An alternative to the potential observers example is don't do that in the first place. Make something happen in the scene the player can have the character respond to rather than do it "off-screen." The PC is spotted by a nefarious-looking sort who then darts off in the other direction. What do you do? Maybe they run after them. Maybe they don't. Maybe they do and catch him. Maybe they don't. But that solves your "metagaming" concern right there. DMs are almost always the cause of their own problems with "metagaming" and frequently their chosen solutions just make it worse (or shift the "metagaming" somewhere else).
This I'm personally not willing to do, because it conflicts with other aspects of my DMing style. The immediate results of being observed are going to depend mostly on the type of surveillance the bridge was under, and that in turn depends on the available resources and priorities of the king's spies.
So whether the bridge is under surveillance by agents mixed in the crowd, a guy with a spyglass, rat familiars, scrying, a 6th level Eagle-Totem Barbarian, or nothing at all will depend on my high-level world-building decisions (possibly made in advance, possibly made on the fly if I'm improvising). And I don't emphasize the DM-as-referee style, so I absolutely will take into account what I think will be fun for the players when figuring out the resources and priorities of the king's spies.

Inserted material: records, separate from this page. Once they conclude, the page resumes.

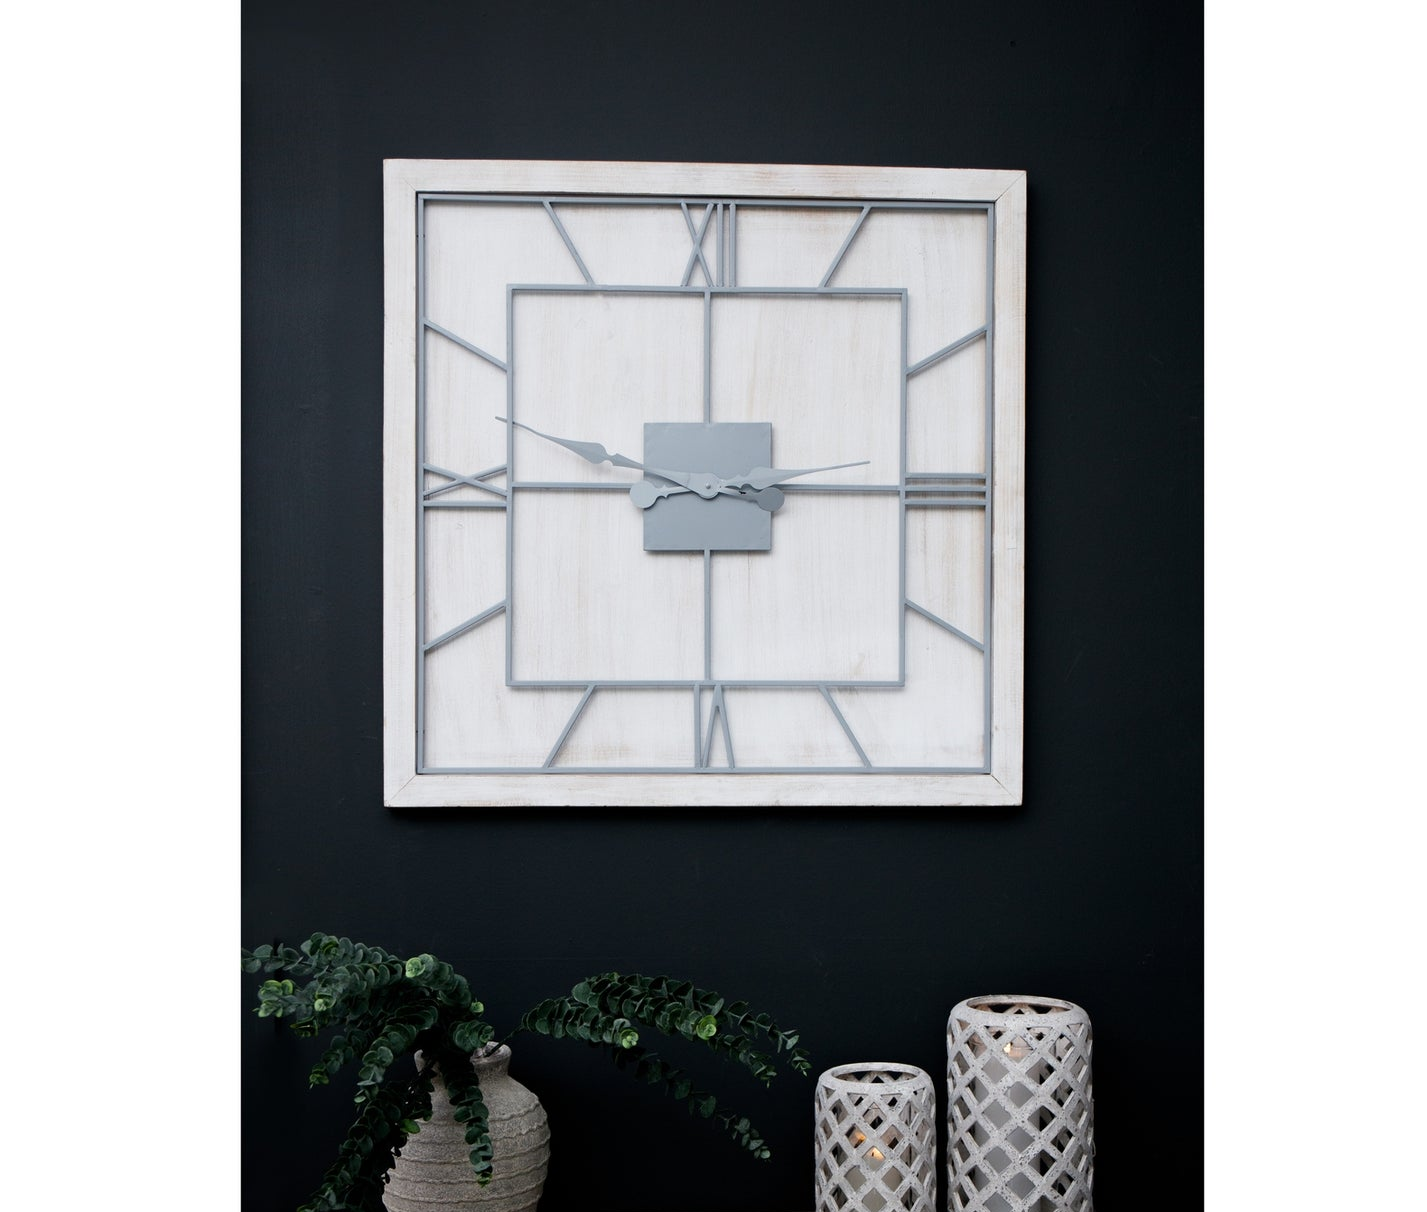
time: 9:14
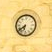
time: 6:38
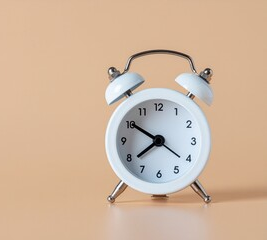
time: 7:50
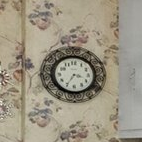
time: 3:34
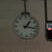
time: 1:16
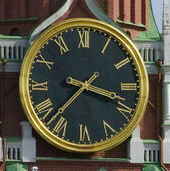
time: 3:37
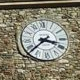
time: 3:38
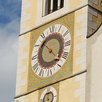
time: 10:22
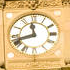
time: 11:42
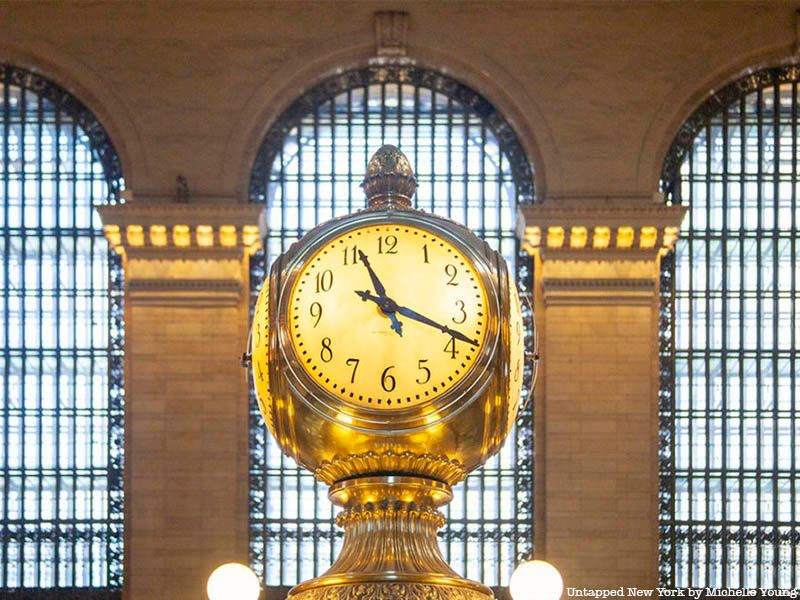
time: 11:18
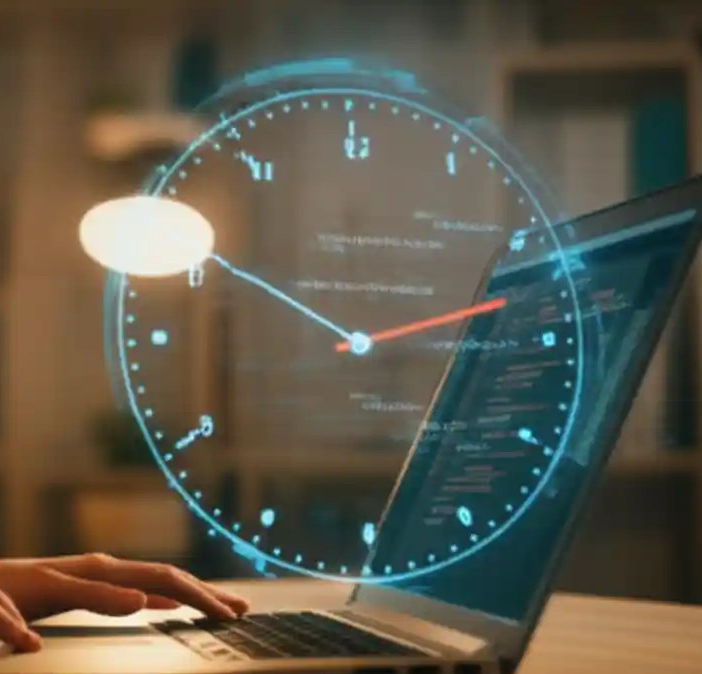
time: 2:50
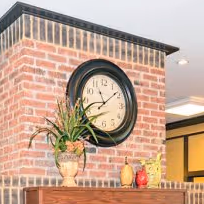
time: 11:08
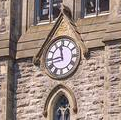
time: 11:43
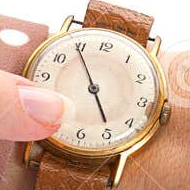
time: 4:54
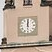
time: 12:00
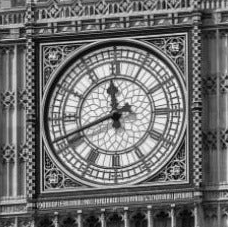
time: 11:41
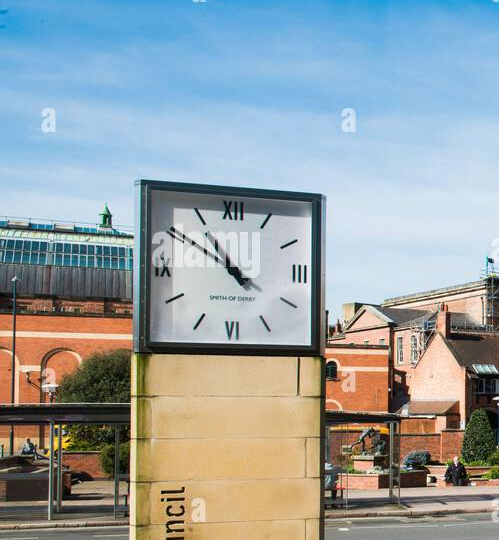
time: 10:50
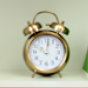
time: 10:01
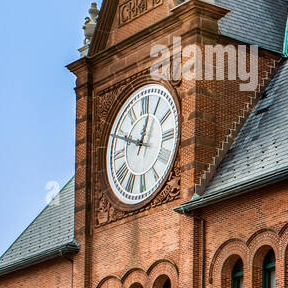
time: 12:48
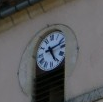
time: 5:12
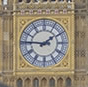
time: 1:46
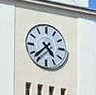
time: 4:37
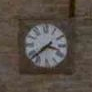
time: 3:38
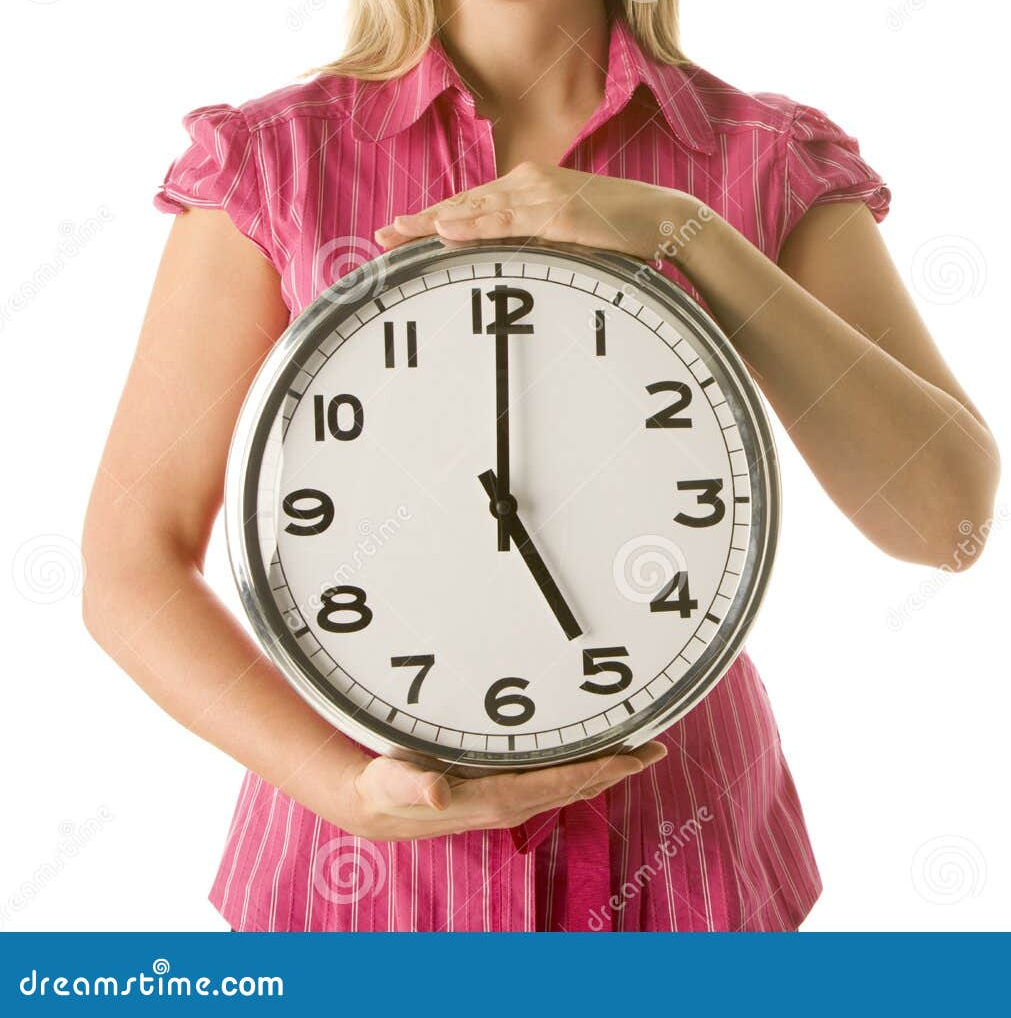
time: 5:00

But I won't make high-level world building decisions to accommodate the mechanical resolution of a particular check. If I determine that the king's spies are a bunch of Druids, you can bet that a failed stealth check on the part of the PC is likely to lead to a wildshaped mosquito trying to tag along on the PC's clothing (yes, the PC will have an opportunity to notice). As a consequence, I'm definitely going to ask for the PC's stealth check up front, to avoid letting the PC know whether or not they were observed.
I fully recognize that my preference here is a result of my emphasis on the strategic level of gameplay. My games slant heavily towards Combat-as-War, so it is important to me that how and whether the bridge is under surveillance be consistent with my high-level world-building decisions regarding the king's spies' methods and resources. Your suggested approach may work quite well for games that don't share my idiosyncratic style preferences.